Clarify what expectation of successful interaction with hub data is

hubverse-org · Aug 5, 2024 · f330a80 · f330a80
1 parent 48d98c7
commit f330a80
Showing 1 changed file with 1 addition and 1 deletion.
diff --git a/docs/source/user-guide/model-output.md b/docs/source/user-guide/model-output.md
@@ -128,7 +128,7 @@ Validation of forecast values occurs in two steps:
 
 > Note the difference in the following discussion between [hubverse schema](https://github.com/hubverse-org/schemas) - the schema which hub config files are validated against - and [`arrow schema`](https://arrow.apache.org/docs/11.0/r/reference/Schema.html) - the mapping of model output columns to data types.
 
-Because we store model output data as separate files but open them as a single `arrow` dataset using the `hubData` package, for a hub to be successfully accessed as an `arrow dataset`, it is necesssary to ensure that all files conform to the same [`arrow schema`](https://arrow.apache.org/docs/11.0/r/reference/Schema.html) (i.e. share the same column data types) across the lifetime of the hub. This means that additions of new rounds should not change the overall hub schema at a later date (i.e. after submissions have already started being collected). 

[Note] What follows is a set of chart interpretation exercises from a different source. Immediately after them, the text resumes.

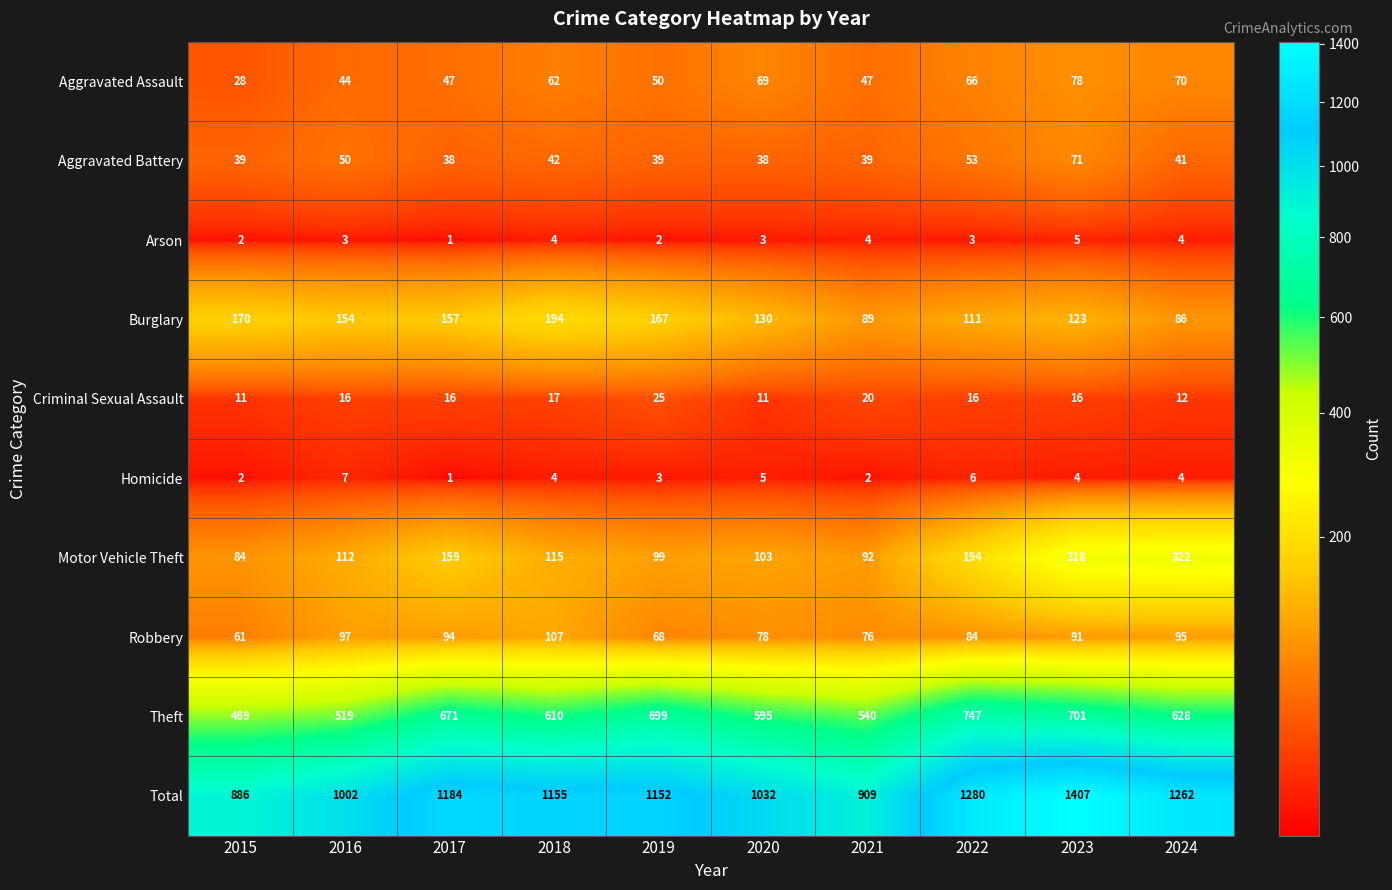

The Motor Vehicle Theft series shows 135 at 2015. True or false?

False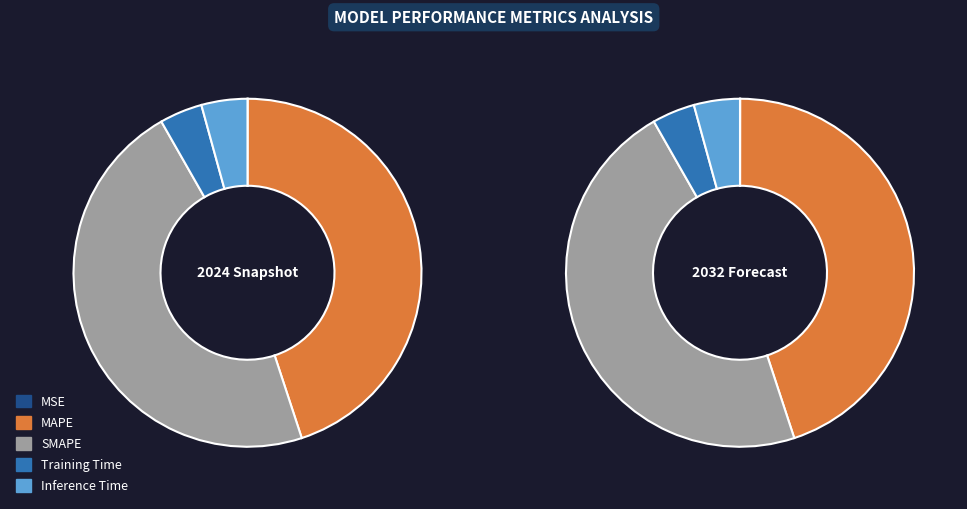

What is the smallest slice in the pie chart?

MSE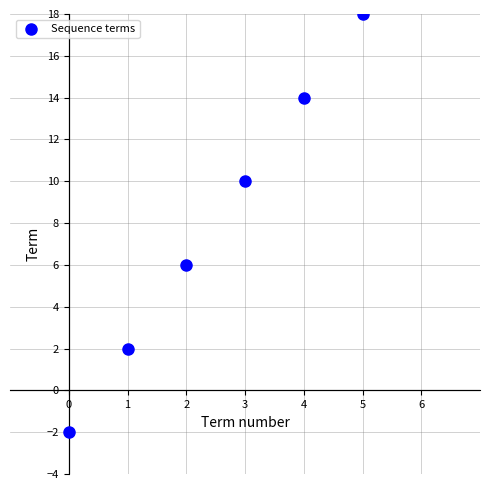

What is the average Y value?

8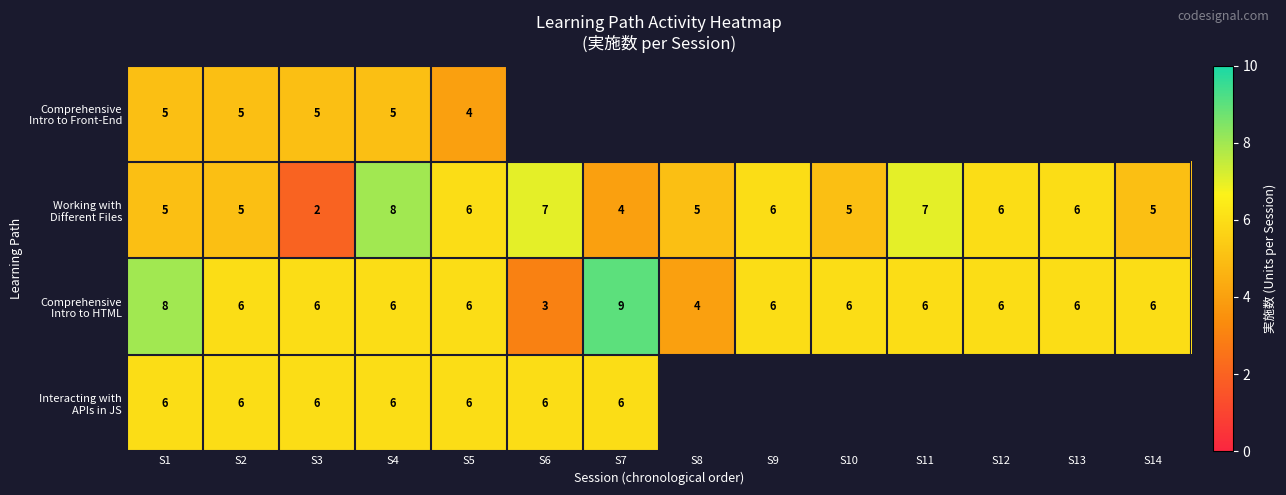

What is the total value across all series at S3?

19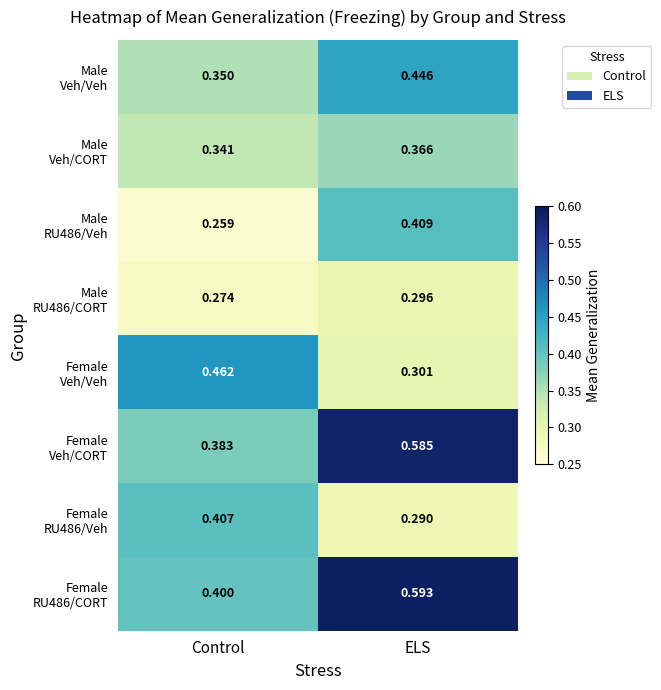

At which category is the sum across all series the highest?

ELS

+Because we store model output data as separate files but open them as a single [`arrow` dataset](https://arrow.apache.org/docs/r/reference/Dataset.html) using the `hubData` package, for a hub to be [successfully accessed and fully queryable across all columns as an `arrow dataset`](https://arrow.apache.org/docs/r/articles/dataset.html), it is necesssary to ensure that all files conform to the same [`arrow schema`](https://arrow.apache.org/docs/11.0/r/reference/Schema.html) (i.e. share the same column data types) across the lifetime of the hub. This means that additions of new rounds should not change the overall hub schema at a later date (i.e. after submissions have already started being collected). 
 
 Many common task IDs are covered by the [hubverse schema](#model-tasks-tasks-json-interactive-schema), are validated during hub config validation and should therefore have consistent and stable data types. However, there are a number of situations where a single consistent data type cannot be guaranteed, e.g.:
 - New rounds introducing changes in custom task ID value data types, which are not covered by the hubverse schema.